Walt is a senior executive who reports to a CEO I’ve coached for years at a large automotive parts manufacturer. We were in the company’s café for one of the CEO’s town halls, where he was giving out that year’s achievement awards. As he handed the award for achievement in innovation to a team of young scientists who’d won an important patent for the company, I noticed Walt had a faraway look about him. I asked him what he was thinking about. He said, “I remember the patent I won that award for like it was yesterday.” It had actually been 15 years earlier. I asked him how it felt to watch the award go to young scientists who had grown up in such a different era in the automotive industry than he had. I was astonished at his answer. In a sullen tone, he simply said, “discarded.”

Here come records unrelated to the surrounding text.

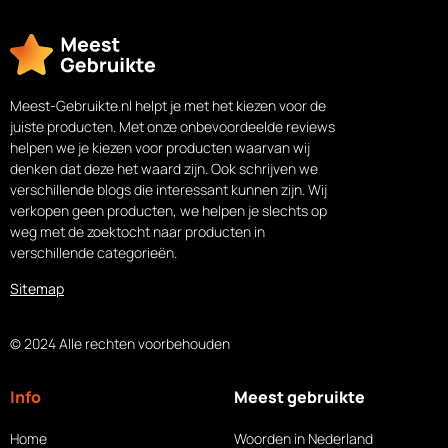
Meest-Gebruikte.nl helpt je met het kiezen voor de
juiste producten. Met onze onbevoordeelde reviews
helpen we je kiezen voor producten waarvan wij
denken dat deze het waard zijn. Ook schrijven we
verschillende blogs die interessant kunnen zijn. Wij
verkopen geen producten, we helpen je slechts op
weg met de zoektocht naar producten in
verschillende categorieën.
Sitemap
© 2024 Alle rechten voorbehouden
Info
Meest gebruikte
Home
Woorden in Nederland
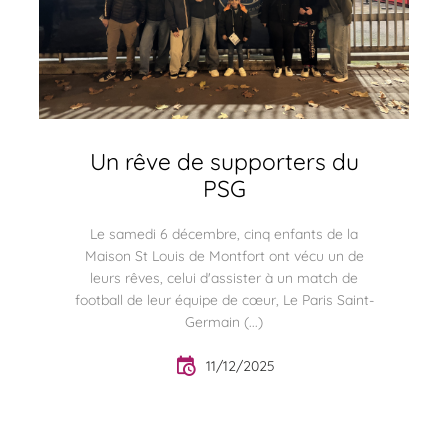
Un rêve de supporters du
PSG
Le samedi 6 décembre, cinq enfants de la
Maison St Louis de Montfort ont vécu un de
leurs rêves, celui d'assister à un match de
football de leur équipe de cœur, Le Paris Saint-
Germain (...)
11/12/2025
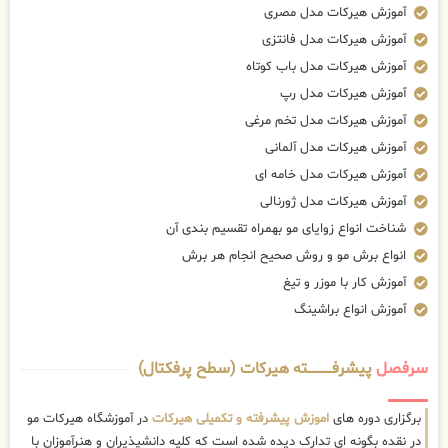
آموزش هیرکات مدل مصری
آموزش هیرکات مدل فانتزی
آموزش هیرکات مدل باب کوتاه
آموزش هیرکات مدل رپ
آموزش هیرکات مدل تخم مرغی
آموزش هیرکات مدل آلمانی
آموزش هیرکات مدل خامه ای
آموزش هیرکات مدل ژورنالی
شناخت انواع زوایای مو بهمراه تقسیم بندی آن
انواع برش مو و روش صحیح انجام هر برش
آموزش کار با موزر و تیغ
آموزش انواع براشینگ
سرفصل
پیشرفــــــــــــته هیرکات (سطح پرفکتال)
برگزاری دوره های
اموزش پیشرفته و تکمیلی هیرکات
در آموزشگاه هیرکات مو
در نقده بگونه ای تدارک دیده شده است که کلیه دانشپذیران و هنرآموزان با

Face Your Fear of Becoming Obsolete
Professionals across the career spectrum have moments where they fear they’re already obsolete, or becoming so. Different than the occasional bout of self-doubt, fearing obsolescence means we fundamentally question our professional significance. When we over-indulge the fear, it creates cognitive distortions of ourselves, others, and our environment that can bring us to the worst versions of ourselves. Whether you’re early in your career and facing a lifetime of technological and economic disruption, or later in your career and questioning your future relevance to the world, feelings of obsolescence don’t have to mire you in fear or futility. The question isn’t how to avoid these feelings, but rather how to spot evidence you’re having them and address them in healthy, honest ways.